The condition of tangency for the line y = mx + c depends on the parabola's specific equation. The main variations are:
For the parabola y² = -4ax, the condition is c = -a/m.
For the parabola x² = 4ay, the condition is c = -am².
For the parabola x² = -4ay, the condition is c = am².
5. Why is the parametric form of a tangent so important in solving problems?
The parametric form, ty = x + at², is highly significant because it expresses both the coordinates of any point on the parabola and the equation of the tangent at that point using a single variable 't'. This simplifies complex problems, such as finding the locus of the intersection of tangents or normals, by reducing the number of variables (x, y) to one, making algebraic manipulation much more manageable.
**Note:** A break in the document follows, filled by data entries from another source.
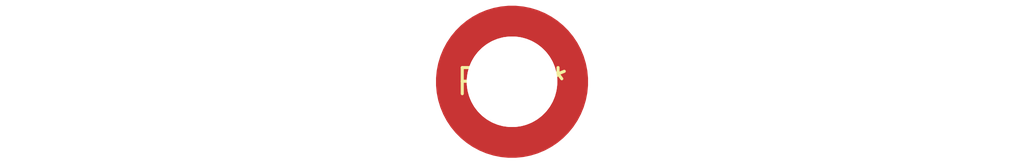
<source format=kicad_pcb>
(kicad_pcb (version 20240108) (generator pcbnew)

  (general
    (thickness 1.6)
  )

  (paper "A4")
  (layers
    (0 "F.Cu" signal)
    (31 "B.Cu" signal)
    (32 "B.Adhes" user "B.Adhesive")
    (33 "F.Adhes" user "F.Adhesive")
    (34 "B.Paste" user)
    (35 "F.Paste" user)
    (36 "B.SilkS" user "B.Silkscreen")
    (37 "F.SilkS" user "F.Silkscreen")
    (38 "B.Mask" user)
    (39 "F.Mask" user)
    (40 "Dwgs.User" user "User.Drawings")
    (41 "Cmts.User" user "User.Comments")
    (42 "Eco1.User" user "User.Eco1")
    (43 "Eco2.User" user "User.Eco2")
    (44 "Edge.Cuts" user)
    (45 "Margin" user)
    (46 "B.CrtYd" user "B.Courtyard")
    (47 "F.CrtYd" user "F.Courtyard")
    (48 "B.Fab" user)
    (49 "F.Fab" user)
    (50 "User.1" user)
    (51 "User.2" user)
    (52 "User.3" user)
    (53 "User.4" user)
    (54 "User.5" user)
    (55 "User.6" user)
    (56 "User.7" user)
    (57 "User.8" user)
    (58 "User.9" user)
  )

  (setup
    (pad_to_mask_clearance 0)
    (pcbplotparams
      (layerselection 0x00010fc_ffffffff)
      (plot_on_all_layers_selection 0x0000000_00000000)
      (disableapertmacros false)
      (usegerberextensions false)
      (usegerberattributes false)
      (usegerberadvancedattributes false)
      (creategerberjobfile false)
      (dashed_line_dash_ratio 12.000000)
      (dashed_line_gap_ratio 3.000000)
      (svgprecision 4)
      (plotframeref false)
      (viasonmask false)
      (mode 1)
      (useauxorigin false)
      (hpglpennumber 1)
      (hpglpenspeed 20)
      (hpglpendiameter 15.000000)
      (dxfpolygonmode false)
      (dxfimperialunits false)
      (dxfusepcbnewfont false)
      (psnegative false)
      (psa4output false)
      (plotreference false)
      (plotvalue false)
      (plotinvisibletext false)
      (sketchpadsonfab false)
      (subtractmaskfromsilk false)
      (outputformat 1)
      (mirror false)
      (drillshape 1)
      (scaleselection 1)
      (outputdirectory "")
    )
  )

  (net 0 "")

  (footprint "Mounting_Wuerth_WA-SMSI-M3_H8mm_9774080360" (layer "F.Cu") (at 0 0))

)

</source>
6. What is the equation of the tangent to a standard parabola at its vertex?
The tangent at the vertex of a parabola is always the axis that is perpendicular to the parabola's own axis of symmetry. For the standard parabola y² = 4ax, the vertex is at the origin (0, 0) and the axis of symmetry is the X-axis. Therefore, the tangent at the vertex is the Y-axis, and its equation is x = 0.
7. Can a straight line be tangent to a parabola at two distinct points?
No, a straight line cannot be tangent to a parabola at two distinct points. By definition, a tangent touches the curve at a single point without crossing it at that point. A line that intersects a parabola at two distinct points is called a secant, not a tangent. The condition for tangency itself is derived from the requirement that the line and parabola have only one point of intersection.